== What you have to do ==
Line by line, transcribe the material shown below exactly.

== Supplied material ==
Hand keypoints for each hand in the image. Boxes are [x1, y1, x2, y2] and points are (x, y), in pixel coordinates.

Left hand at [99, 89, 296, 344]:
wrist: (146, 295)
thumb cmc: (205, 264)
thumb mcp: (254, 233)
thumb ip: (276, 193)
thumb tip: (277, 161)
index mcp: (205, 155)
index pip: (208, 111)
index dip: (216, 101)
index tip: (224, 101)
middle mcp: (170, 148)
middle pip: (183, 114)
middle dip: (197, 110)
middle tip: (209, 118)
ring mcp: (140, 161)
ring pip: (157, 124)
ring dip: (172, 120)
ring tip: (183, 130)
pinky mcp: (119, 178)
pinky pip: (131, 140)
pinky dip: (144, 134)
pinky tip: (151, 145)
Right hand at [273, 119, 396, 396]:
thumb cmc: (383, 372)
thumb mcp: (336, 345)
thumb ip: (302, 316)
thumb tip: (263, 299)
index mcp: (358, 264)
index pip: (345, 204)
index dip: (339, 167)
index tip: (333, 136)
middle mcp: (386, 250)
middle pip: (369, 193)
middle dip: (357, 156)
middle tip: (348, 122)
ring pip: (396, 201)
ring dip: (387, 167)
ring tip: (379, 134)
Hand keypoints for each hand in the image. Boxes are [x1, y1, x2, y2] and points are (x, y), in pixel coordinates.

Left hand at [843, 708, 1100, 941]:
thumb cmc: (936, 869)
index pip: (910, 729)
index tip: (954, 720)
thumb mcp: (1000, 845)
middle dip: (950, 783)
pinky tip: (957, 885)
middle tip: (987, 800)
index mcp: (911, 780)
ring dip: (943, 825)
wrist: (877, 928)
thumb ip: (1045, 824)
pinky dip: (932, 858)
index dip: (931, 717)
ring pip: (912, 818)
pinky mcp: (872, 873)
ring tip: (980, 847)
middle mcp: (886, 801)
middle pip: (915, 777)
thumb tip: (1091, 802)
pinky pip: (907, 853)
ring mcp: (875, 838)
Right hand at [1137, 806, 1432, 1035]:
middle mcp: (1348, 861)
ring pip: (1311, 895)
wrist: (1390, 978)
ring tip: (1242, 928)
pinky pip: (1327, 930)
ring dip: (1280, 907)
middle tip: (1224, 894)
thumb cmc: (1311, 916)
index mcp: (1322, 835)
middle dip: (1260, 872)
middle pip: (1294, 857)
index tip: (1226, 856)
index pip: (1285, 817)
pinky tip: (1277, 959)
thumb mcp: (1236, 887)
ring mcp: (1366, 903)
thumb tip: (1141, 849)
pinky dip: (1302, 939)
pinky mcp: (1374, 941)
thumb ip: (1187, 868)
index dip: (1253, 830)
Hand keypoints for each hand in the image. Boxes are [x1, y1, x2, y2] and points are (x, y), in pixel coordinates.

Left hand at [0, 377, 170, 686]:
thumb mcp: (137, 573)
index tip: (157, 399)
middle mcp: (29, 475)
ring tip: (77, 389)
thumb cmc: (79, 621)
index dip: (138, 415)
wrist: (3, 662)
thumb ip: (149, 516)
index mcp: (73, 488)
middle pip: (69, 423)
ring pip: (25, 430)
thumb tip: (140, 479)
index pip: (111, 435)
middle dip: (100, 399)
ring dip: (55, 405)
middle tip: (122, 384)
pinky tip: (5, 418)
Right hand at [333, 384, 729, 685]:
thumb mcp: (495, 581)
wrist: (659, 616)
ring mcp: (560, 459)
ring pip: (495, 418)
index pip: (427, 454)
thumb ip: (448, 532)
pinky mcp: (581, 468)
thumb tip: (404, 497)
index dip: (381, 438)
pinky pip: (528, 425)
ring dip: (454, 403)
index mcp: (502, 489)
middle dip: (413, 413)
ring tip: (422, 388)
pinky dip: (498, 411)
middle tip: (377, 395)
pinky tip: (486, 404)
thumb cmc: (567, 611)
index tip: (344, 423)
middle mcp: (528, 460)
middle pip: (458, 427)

== Expected output ==
Hand keypoints for each hand in the image. Boxes are [x1, y1, x2, y2] and points are (x, y), in pixel coordinates.

Left hand at [99, 89, 296, 344]:
wrist: (146, 295)
thumb cmc: (205, 264)
thumb mcp: (254, 233)
thumb ip: (276, 193)
thumb tip: (277, 161)
index mcp: (205, 155)
index pip: (208, 111)
index dip: (216, 101)
index tip: (224, 101)
middle mcp: (170, 148)
middle pip: (183, 114)
middle dip: (197, 110)
middle tip: (209, 118)
ring mcp: (140, 161)
ring pip: (157, 124)
ring dip: (172, 120)
ring tip: (183, 130)
pinky mcp: (119, 178)
pinky pip: (131, 140)
pinky dip: (144, 134)
pinky tip: (151, 145)
Right hand at [273, 119, 396, 396]:
thumb cmc: (383, 372)
thumb mcp: (336, 345)
thumb ip: (302, 316)
thumb tip: (263, 299)
index mcp: (358, 264)
index pip: (345, 204)
index dip: (339, 167)
index tip: (333, 136)
middle mcp: (386, 250)
middle pip: (369, 193)
middle dip: (357, 156)
middle tip: (348, 122)
ring pip: (396, 201)
ring dip: (387, 167)
ring tip: (379, 134)
Hand keypoints for each hand in the image. Boxes are [x1, y1, x2, y2] and points are (x, y), in pixel coordinates.

Left hand at [843, 708, 1100, 941]:
thumb cmc: (936, 869)
index pip: (910, 729)
index tip: (954, 720)
thumb mcp: (1000, 845)
middle dip: (950, 783)
pinky tip: (957, 885)
middle tip: (987, 800)
index mcp: (911, 780)
ring dip: (943, 825)
wrist: (877, 928)
thumb ip: (1045, 824)
pinky dip: (932, 858)
index dip: (931, 717)
ring pip: (912, 818)
pinky mcp: (872, 873)
ring tip: (980, 847)
middle mcp: (886, 801)
middle pip: (915, 777)
thumb tip: (1091, 802)
pinky pip: (907, 853)
ring mcp: (875, 838)
Right hand at [1137, 806, 1432, 1035]:
middle mcp: (1348, 861)
ring pip: (1311, 895)
wrist: (1390, 978)
ring tip: (1242, 928)
pinky pip: (1327, 930)
ring dip: (1280, 907)
middle tip: (1224, 894)
thumb cmc: (1311, 916)
index mcp: (1322, 835)
middle dip: (1260, 872)
middle pip: (1294, 857)
index tip: (1226, 856)
index pip: (1285, 817)
pinky tip: (1277, 959)
thumb mcp: (1236, 887)
ring mcp: (1366, 903)
thumb tip: (1141, 849)
pinky dip: (1302, 939)
pinky mcp: (1374, 941)
thumb ip: (1187, 868)
index dip: (1253, 830)
Hand keypoints for each hand in the image. Boxes are [x1, y1, x2, y2] and points are (x, y), in pixel coordinates.

Left hand at [0, 377, 170, 686]:
thumb mcp: (137, 573)
index tip: (157, 399)
middle mcp: (29, 475)
ring tip: (77, 389)
thumb cmc: (79, 621)
index dip: (138, 415)
wrist: (3, 662)
thumb ip: (149, 516)
index mcp: (73, 488)
middle pip: (69, 423)
ring pip: (25, 430)
thumb tip: (140, 479)
index pip: (111, 435)
middle dip: (100, 399)
ring dip: (55, 405)
middle tip: (122, 384)
pinky tip: (5, 418)
Right hand at [333, 384, 729, 685]:
thumb mcp: (495, 581)
wrist: (659, 616)
ring mcp: (560, 459)
ring pip: (495, 418)
index pip: (427, 454)
thumb ip: (448, 532)
pinky mcp: (581, 468)
thumb tip: (404, 497)
index dip: (381, 438)
pinky pip: (528, 425)
ring dip: (454, 403)
index mcp: (502, 489)
middle dip: (413, 413)
ring tip: (422, 388)
pinky dip: (498, 411)
middle tip: (377, 395)
pinky tip: (486, 404)
thumb cmc: (567, 611)
index tip: (344, 423)
middle mcp: (528, 460)
middle pip: (458, 427)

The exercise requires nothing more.